My Best-Ever New York Cheesecake recipe is creamy, sweet, dense, and one perfectly baked cheesecake.
- 2 ⅔ cups (8oz/225g) Graham cracker crumbs
- 8 tablespoons (4oz/115g) butter melted
- 4 ½ cups (2lbs 4oz/1015g) cream cheese
- 1 cup (8oz/225g) granulated sugar
- 1 tablespoon vanilla extract
- grated zest and juice of 1 lemon
- 5 large eggs room temperature
- ¼ cup (1 ¼oz/35g) all-purpose flour
- Preheat the oven to 350°F (180°C).
- In a small bowl mix together the cookie crumbs and melted butter. Press into a 9-inch springform tin. Place in the fridge to chill.
- Using a stand mixer or an electric hand mixer, whisk the cream cheese and sugar together on high speed until smooth and there are no lumps.
- Add in the vanilla, lemon zest, and juice.
- Slowly add in the eggs one at a time until fully blended. At this point, your mix should be nice and airy from all the mixing.
- Add in the flour and mix until combined.
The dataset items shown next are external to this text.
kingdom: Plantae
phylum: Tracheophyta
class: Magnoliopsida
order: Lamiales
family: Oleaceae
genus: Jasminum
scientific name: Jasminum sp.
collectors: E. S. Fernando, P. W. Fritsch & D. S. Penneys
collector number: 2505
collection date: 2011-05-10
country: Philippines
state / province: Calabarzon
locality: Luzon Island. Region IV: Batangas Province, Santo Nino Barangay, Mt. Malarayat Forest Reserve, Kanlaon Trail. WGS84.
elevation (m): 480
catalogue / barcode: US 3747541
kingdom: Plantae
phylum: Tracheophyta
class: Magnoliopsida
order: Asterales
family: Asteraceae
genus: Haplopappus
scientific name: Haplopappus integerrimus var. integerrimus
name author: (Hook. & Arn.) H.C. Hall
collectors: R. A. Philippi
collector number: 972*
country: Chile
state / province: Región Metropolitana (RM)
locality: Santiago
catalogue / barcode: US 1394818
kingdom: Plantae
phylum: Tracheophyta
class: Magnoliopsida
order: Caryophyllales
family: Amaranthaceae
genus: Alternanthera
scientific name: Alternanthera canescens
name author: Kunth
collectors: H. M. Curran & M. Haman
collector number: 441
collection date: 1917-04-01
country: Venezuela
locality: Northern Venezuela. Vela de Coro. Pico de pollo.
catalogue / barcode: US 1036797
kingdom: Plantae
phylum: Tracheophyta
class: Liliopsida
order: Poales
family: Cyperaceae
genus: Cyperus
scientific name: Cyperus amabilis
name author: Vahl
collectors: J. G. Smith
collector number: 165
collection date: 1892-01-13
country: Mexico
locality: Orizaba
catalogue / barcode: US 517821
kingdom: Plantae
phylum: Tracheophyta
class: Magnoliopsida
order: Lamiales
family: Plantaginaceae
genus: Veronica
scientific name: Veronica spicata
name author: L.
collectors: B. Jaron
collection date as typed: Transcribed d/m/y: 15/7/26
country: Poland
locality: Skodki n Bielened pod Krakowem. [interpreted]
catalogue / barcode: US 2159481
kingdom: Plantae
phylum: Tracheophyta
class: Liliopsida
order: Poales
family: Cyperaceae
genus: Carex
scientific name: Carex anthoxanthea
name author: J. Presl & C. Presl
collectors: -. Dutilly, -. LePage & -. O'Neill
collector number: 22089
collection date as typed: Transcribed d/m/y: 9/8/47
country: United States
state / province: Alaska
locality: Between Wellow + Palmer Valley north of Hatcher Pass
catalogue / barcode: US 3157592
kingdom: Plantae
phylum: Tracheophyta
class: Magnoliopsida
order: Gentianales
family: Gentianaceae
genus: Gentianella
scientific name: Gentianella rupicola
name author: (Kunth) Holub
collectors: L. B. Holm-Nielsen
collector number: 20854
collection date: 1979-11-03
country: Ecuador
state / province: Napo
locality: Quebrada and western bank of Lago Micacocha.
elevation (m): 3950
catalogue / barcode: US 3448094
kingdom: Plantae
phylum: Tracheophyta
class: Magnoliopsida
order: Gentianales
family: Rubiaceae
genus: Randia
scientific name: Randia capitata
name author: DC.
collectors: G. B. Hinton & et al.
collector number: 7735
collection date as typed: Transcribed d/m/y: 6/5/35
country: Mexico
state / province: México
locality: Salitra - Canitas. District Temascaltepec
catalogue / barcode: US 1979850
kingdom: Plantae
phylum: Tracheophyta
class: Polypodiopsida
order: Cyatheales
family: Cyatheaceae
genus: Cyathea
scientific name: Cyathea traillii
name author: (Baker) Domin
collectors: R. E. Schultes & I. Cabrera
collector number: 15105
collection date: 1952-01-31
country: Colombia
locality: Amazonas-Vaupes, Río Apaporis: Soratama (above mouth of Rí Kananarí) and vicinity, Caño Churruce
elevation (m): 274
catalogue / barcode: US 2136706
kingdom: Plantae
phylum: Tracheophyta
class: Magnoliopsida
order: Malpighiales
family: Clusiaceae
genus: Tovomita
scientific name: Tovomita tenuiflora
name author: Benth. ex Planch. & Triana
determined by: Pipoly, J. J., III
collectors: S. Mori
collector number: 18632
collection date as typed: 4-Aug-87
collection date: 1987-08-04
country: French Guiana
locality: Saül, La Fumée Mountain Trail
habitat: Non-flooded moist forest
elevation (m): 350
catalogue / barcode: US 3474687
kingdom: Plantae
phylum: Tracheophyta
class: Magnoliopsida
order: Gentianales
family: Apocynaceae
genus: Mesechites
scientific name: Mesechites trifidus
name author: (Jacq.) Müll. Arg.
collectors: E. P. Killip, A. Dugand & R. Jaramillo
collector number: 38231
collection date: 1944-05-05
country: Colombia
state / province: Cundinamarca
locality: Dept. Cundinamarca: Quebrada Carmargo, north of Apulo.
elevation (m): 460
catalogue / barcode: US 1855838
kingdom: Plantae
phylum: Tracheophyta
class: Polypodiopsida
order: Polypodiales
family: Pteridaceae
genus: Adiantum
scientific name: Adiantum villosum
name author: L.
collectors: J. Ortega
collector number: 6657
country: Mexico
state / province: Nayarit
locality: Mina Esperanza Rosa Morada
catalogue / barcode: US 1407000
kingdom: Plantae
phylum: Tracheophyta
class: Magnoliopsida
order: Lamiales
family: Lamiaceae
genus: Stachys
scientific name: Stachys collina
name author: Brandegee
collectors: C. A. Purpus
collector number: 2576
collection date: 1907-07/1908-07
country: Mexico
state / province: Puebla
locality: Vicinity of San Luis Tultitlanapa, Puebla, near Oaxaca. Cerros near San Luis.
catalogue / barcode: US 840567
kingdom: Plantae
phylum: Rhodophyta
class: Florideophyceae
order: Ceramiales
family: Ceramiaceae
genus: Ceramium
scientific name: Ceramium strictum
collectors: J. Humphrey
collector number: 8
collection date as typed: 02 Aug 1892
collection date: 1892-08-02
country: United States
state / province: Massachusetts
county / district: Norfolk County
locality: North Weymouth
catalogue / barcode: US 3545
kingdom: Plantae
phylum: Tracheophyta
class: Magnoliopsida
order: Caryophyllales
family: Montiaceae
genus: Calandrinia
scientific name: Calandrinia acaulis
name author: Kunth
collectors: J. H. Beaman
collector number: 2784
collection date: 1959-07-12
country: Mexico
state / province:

- Bake for about 70 – 80 minutes. You will know when it is done when there will still be a slight jiggle in the middle. Set aside to cool. TIP: Place a baking pan with hot water on the shelf below the cheesecake as it bakes. This will help avoid a cracked cheesecake.
- While still in the tin place the cheesecake in the fridge to chill for a minimum of 5 hours but preferably overnight. It needs a few hours to firm up. Serve with some stewed fruit, whipped cream, or ice-cream on top. Store in the fridge for up to 4 days. It also freezes very well for up to 4 weeks.